▶ [MATERIAL FOR THIS EXERCISE]:
※ ※ ※
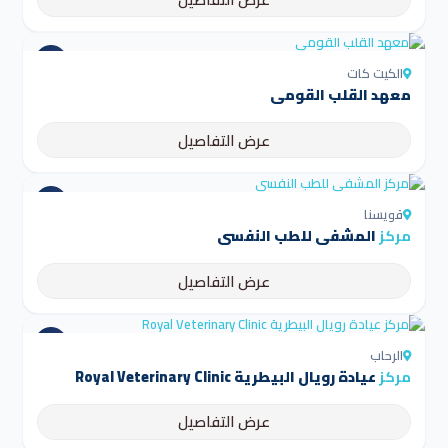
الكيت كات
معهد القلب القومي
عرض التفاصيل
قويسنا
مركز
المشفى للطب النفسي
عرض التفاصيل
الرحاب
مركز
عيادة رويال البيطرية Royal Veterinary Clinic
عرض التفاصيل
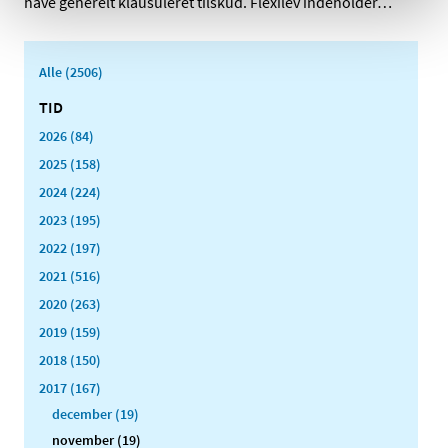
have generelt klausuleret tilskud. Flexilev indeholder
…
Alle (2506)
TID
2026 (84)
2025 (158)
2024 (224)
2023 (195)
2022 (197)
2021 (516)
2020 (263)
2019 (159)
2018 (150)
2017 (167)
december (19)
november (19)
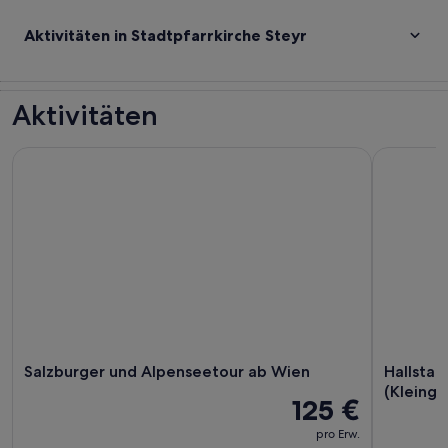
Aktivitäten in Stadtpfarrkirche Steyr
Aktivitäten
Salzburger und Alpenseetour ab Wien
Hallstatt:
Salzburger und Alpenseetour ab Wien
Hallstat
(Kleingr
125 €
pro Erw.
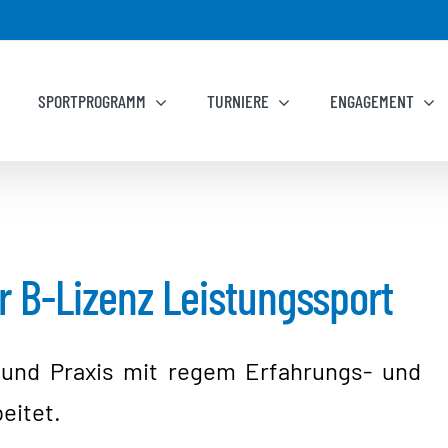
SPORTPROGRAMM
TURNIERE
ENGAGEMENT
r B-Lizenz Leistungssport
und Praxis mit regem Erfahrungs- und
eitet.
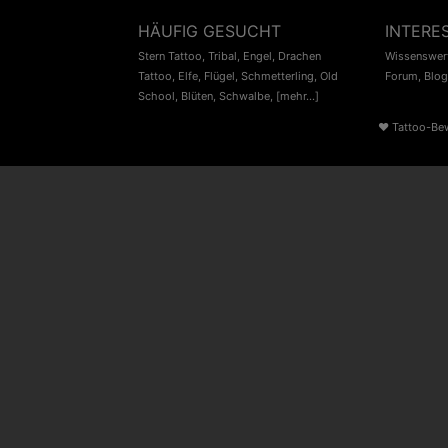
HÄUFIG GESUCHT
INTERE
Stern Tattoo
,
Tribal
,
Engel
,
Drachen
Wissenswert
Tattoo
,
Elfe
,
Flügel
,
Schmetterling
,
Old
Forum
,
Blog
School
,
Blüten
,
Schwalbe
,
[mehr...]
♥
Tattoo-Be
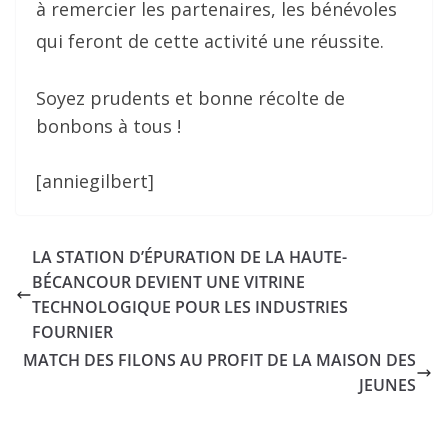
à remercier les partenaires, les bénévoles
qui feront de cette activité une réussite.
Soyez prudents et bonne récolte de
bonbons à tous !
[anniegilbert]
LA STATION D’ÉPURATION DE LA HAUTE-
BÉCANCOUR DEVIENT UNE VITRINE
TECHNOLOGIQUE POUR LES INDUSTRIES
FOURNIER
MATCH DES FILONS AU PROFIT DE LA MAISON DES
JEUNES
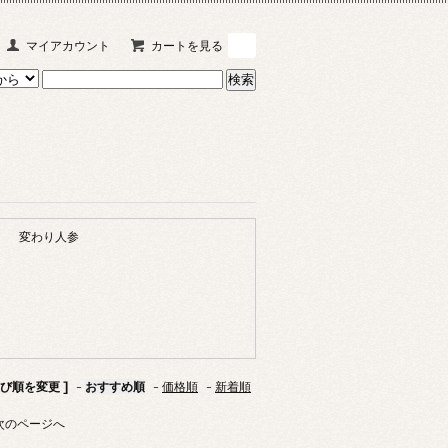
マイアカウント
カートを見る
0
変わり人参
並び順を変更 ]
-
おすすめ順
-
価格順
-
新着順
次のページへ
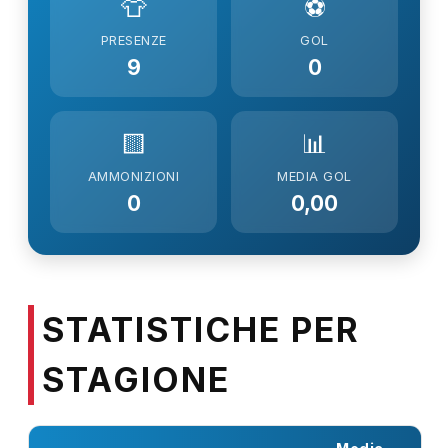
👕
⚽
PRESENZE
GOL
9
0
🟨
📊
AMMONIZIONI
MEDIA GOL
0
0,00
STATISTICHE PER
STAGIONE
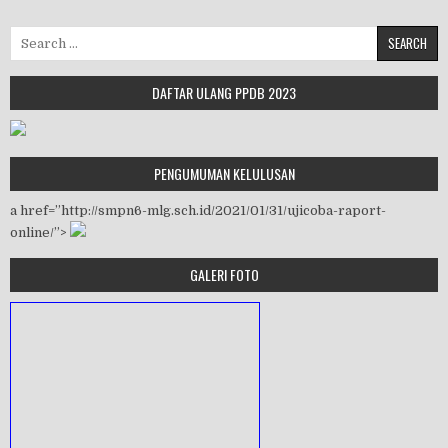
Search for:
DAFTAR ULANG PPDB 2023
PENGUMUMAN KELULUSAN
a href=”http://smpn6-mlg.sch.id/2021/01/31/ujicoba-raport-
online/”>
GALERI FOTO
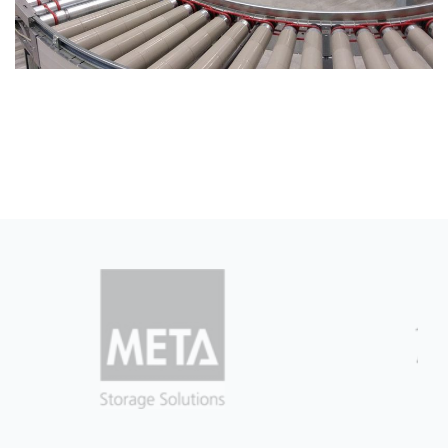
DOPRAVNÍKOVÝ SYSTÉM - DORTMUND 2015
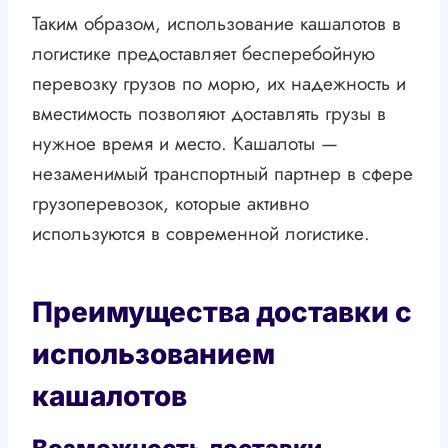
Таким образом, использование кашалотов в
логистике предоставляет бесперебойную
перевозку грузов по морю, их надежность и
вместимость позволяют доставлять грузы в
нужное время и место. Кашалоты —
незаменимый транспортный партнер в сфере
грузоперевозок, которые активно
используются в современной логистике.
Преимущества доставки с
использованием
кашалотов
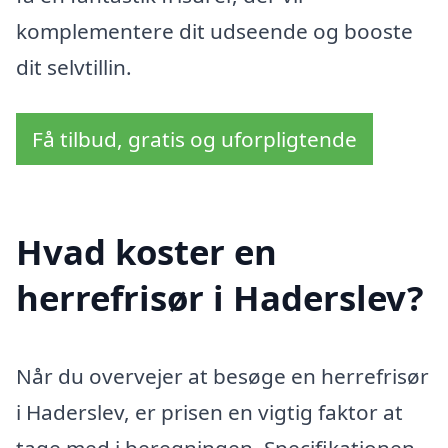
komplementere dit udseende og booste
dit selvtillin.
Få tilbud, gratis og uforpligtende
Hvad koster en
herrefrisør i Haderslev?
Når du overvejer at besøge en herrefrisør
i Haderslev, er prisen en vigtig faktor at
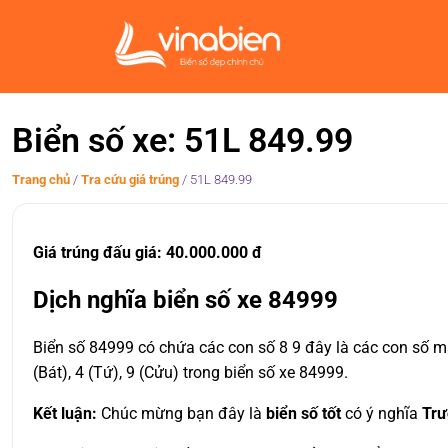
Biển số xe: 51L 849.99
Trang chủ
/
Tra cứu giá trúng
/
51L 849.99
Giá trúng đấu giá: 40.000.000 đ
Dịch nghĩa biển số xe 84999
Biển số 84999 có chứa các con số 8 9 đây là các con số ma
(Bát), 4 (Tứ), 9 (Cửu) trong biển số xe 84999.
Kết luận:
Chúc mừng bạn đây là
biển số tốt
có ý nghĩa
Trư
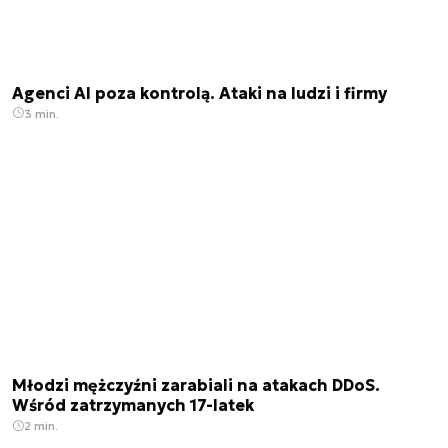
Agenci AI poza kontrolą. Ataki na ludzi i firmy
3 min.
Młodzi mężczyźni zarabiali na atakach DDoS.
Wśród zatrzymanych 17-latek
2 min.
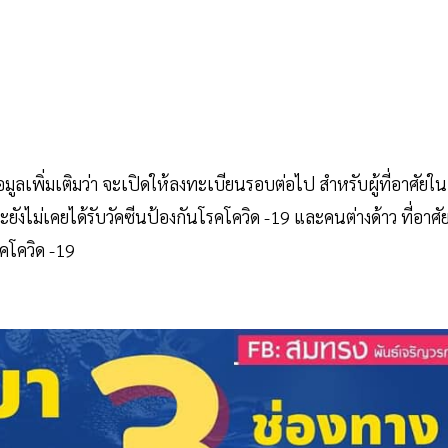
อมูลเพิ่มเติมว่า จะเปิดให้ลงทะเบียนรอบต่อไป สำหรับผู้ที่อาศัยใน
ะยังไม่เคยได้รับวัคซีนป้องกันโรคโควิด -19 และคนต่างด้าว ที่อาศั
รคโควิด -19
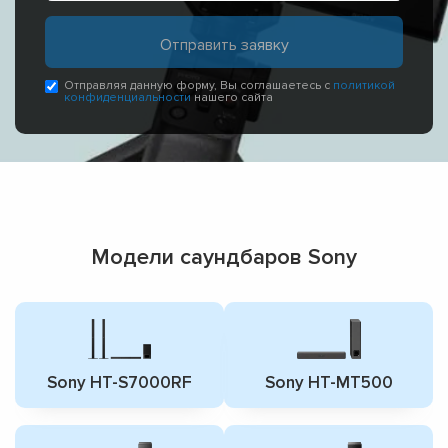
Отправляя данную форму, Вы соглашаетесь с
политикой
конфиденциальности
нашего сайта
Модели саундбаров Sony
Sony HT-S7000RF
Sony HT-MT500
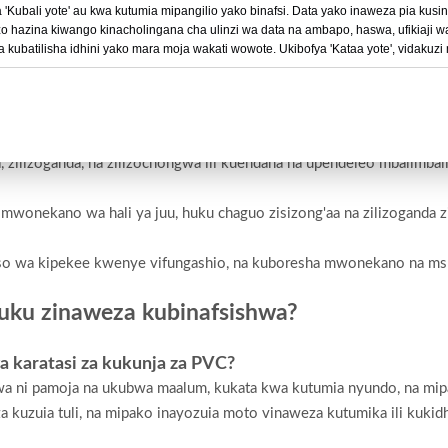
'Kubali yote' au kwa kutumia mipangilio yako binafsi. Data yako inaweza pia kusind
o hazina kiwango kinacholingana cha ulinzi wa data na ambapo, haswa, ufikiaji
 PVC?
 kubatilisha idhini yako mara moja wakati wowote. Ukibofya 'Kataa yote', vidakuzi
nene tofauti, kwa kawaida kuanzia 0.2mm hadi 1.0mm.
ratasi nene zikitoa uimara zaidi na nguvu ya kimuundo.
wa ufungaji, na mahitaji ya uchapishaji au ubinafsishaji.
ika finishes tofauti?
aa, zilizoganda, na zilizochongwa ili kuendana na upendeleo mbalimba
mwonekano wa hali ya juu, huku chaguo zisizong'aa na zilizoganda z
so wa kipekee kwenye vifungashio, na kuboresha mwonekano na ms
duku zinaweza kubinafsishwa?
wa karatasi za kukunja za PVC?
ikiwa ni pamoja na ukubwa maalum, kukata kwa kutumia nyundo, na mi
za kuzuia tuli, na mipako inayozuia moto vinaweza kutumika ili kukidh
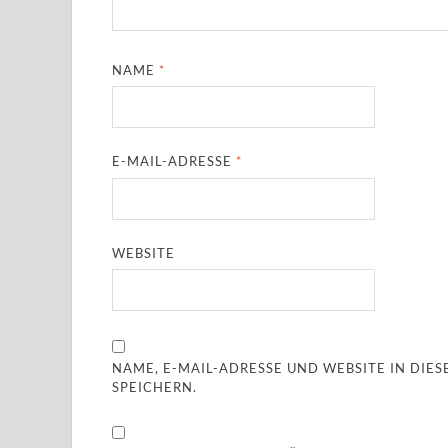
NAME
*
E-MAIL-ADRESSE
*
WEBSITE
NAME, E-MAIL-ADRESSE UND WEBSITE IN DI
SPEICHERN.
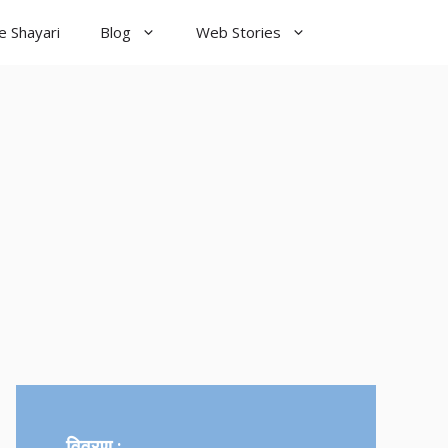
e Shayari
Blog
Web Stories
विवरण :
※ ※ ※
▶ [INSTRUCTION]:
Each record above is to be restated exactly, with its pictures removed from the copy.

▶ [RESULT FOR THIS TASK]:
الكيت كات
معهد القلب القومي
عرض التفاصيل
قويسنا
مركز
المشفى للطب النفسي
عرض التفاصيل
الرحاب
مركز
عيادة رويال البيطرية Royal Veterinary Clinic
عرض التفاصيل
have generelt klausuleret tilskud. Flexilev indeholder
…
Alle (2506)
TID
2026 (84)
2025 (158)
2024 (224)
2023 (195)
2022 (197)
2021 (516)
2020 (263)
2019 (159)
2018 (150)
2017 (167)
december (19)
november (19)
Aktivitäten in Stadtpfarrkirche Steyr
Aktivitäten
Salzburger und Alpenseetour ab Wien
Hallstatt:
Salzburger und Alpenseetour ab Wien
Hallstat
(Kleingr
125 €
pro Erw.
SPORTPROGRAMM
TURNIERE
ENGAGEMENT
r B-Lizenz Leistungssport
und Praxis mit regem Erfahrungs- und
eitet.
HÄUFIG GESUCHT
INTERE
Stern Tattoo
,
Tribal
,
Engel
,
Drachen
Wissenswert
Tattoo
,
Elfe
,
Flügel
,
Schmetterling
,
Old
Forum
,
Blog
School
,
Blüten
,
Schwalbe
,
[mehr...]
♥
Tattoo-Be
à remercier les partenaires, les bénévoles
qui feront de cette activité une réussite.
Soyez prudents et bonne récolte de
bonbons à tous !
[anniegilbert]
LA STATION D’ÉPURATION DE LA HAUTE-
BÉCANCOUR DEVIENT UNE VITRINE
TECHNOLOGIQUE POUR LES INDUSTRIES
FOURNIER
MATCH DES FILONS AU PROFIT DE LA MAISON DES
JEUNES
マイアカウント
カートを見る
0
変わり人参
並び順を変更 ]
-
おすすめ順
-
価格順
-
新着順
次のページへ
👕
⚽
PRESENZE
GOL
9
0
🟨
📊
AMMONIZIONI
MEDIA GOL
0
0,00
STATISTICHE PER
STAGIONE
Search for:
DAFTAR ULANG PPDB 2023
PENGUMUMAN KELULUSAN
a href=”http://smpn6-mlg.sch.id/2021/01/31/ujicoba-raport-
online/”>
GALERI FOTO
DOPRAVNÍKOVÝ SYSTÉM - DORTMUND 2015
Таким образом, использование кашалотов в
логистике предоставляет бесперебойную
перевозку грузов по морю, их надежность и
вместимость позволяют доставлять грузы в
нужное время и место. Кашалоты —
незаменимый транспортный партнер в сфере
грузоперевозок, которые активно
используются в современной логистике.
Преимущества доставки с
использованием
кашалотов
komplementere dit udseende og booste
dit selvtillin.
Få tilbud, gratis og uforpligtende
Hvad koster en
herrefrisør i Haderslev?
Når du overvejer at besøge en herrefrisør
i Haderslev, er prisen en vigtig faktor at
Biển số xe: 51L 849.99
Trang chủ
/
Tra cứu giá trúng
/
51L 849.99
Giá trúng đấu giá: 40.000.000 đ
Dịch nghĩa biển số xe 84999
Biển số 84999 có chứa các con số 8 9 đây là các con số ma
(Bát), 4 (Tứ), 9 (Cửu) trong biển số xe 84999.
Kết luận:
Chúc mừng bạn đây là
biển số tốt
có ý nghĩa
Trư
Agenci AI poza kontrolą. Ataki na ludzi i firmy
3 min.
Młodzi mężczyźni zarabiali na atakach DDoS.
Wśród zatrzymanych 17-latek
2 min.
อมูลเพิ่มเติมว่า จะเปิดให้ลงทะเบียนรอบต่อไป สำหรับผู้ที่อาศัยใน
ะยังไม่เคยได้รับวัคซีนป้องกันโรคโควิด -19 และคนต่างด้าว ที่อาศั
รคโควิด -19
Отправляя данную форму, Вы соглашаетесь с
политикой
конфиденциальности
нашего сайта
Модели саундбаров Sony
Sony HT-S7000RF
Sony HT-MT500
'Kubali yote' au kwa kutumia mipangilio yako binafsi. Data yako inaweza pia kusind
o hazina kiwango kinacholingana cha ulinzi wa data na ambapo, haswa, ufikiaji
 PVC?
 kubatilisha idhini yako mara moja wakati wowote. Ukibofya 'Kataa yote', vidakuzi
nene tofauti, kwa kawaida kuanzia 0.2mm hadi 1.0mm.
ratasi nene zikitoa uimara zaidi na nguvu ya kimuundo.
wa ufungaji, na mahitaji ya uchapishaji au ubinafsishaji.
ika finishes tofauti?
aa, zilizoganda, na zilizochongwa ili kuendana na upendeleo mbalimba
mwonekano wa hali ya juu, huku chaguo zisizong'aa na zilizoganda z
so wa kipekee kwenye vifungashio, na kuboresha mwonekano na ms
duku zinaweza kubinafsishwa?
wa karatasi za kukunja za PVC?
ikiwa ni pamoja na ukubwa maalum, kukata kwa kutumia nyundo, na mi
za kuzuia tuli, na mipako inayozuia moto vinaweza kutumika ili kukidh
NAME
*
E-MAIL-ADRESSE
*
WEBSITE
NAME, E-MAIL-ADRESSE UND WEBSITE IN DI
SPEICHERN.
e Shayari
Blog
Web Stories
विवरण :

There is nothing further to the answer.